### [ENUNCIADO]
Copie fielmente do texto sobre a origem humana o segmento que começa com as palavras "Origem humana pode" e termina com "milhares de anos.".

### [TRECHO DO TEXTO]
Durante muito tempo, a ciência acreditou que os primeiros seres humanos surgiram em um único ponto da África. Mas novas pesquisas estão mudando essa visão — e mostram que a nossa origem pode ser bem mais complexa do que se imaginava.
Hoje, a teoria mais aceita continua sendo a de que o Homo sapiens, espécie à qual pertencemos, apareceu no continente africano há cerca de 200 mil a 300 mil anos. No entanto, estudos recentes indicam que não foi um “nascimento” em um só lugar, mas sim um processo espalhado por diferentes regiões.
Origem humana pode ter vindo de vários grupos
De acordo com cientistas, nossos ancestrais não vieram de uma única população isolada. Na verdade, existiam vários grupos humanos primitivos vivendo em diferentes partes da África, que acabaram se misturando ao longo de milhares de anos.
Esses grupos compartilhavam um ancestral em comum com outros primatas, como chimpanzés, há cerca de 6 a 8 milhões de anos. Com o passar do tempo, surgiram diferentes espécies, como o Homo habilis — um dos primeiros a usar ferramentas — e o Homo erectus, que já tinha características mais próximas das humanas e dominava o uso do fogo.

### [DADOS FORNECIDOS]

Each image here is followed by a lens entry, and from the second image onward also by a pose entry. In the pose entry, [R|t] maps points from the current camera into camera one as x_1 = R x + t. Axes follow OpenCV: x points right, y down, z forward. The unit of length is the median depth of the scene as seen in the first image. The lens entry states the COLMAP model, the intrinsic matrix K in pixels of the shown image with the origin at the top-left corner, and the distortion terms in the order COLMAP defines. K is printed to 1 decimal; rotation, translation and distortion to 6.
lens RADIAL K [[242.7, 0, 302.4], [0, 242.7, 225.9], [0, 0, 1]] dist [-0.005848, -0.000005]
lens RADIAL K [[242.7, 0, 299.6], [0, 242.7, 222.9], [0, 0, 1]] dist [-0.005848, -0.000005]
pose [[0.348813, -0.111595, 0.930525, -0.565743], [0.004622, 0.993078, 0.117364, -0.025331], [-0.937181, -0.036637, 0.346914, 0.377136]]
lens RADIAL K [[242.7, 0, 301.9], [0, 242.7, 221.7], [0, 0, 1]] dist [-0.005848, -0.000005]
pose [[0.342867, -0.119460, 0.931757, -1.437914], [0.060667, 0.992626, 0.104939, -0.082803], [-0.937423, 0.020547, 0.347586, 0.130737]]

### [RESPOSTA]
Origem humana pode ter vindo de vários grupos
De acordo com cientistas, nossos ancestrais não vieram de uma única população isolada. Na verdade, existiam vários grupos humanos primitivos vivendo em diferentes partes da África, que acabaram se misturando ao longo de milhares de anos.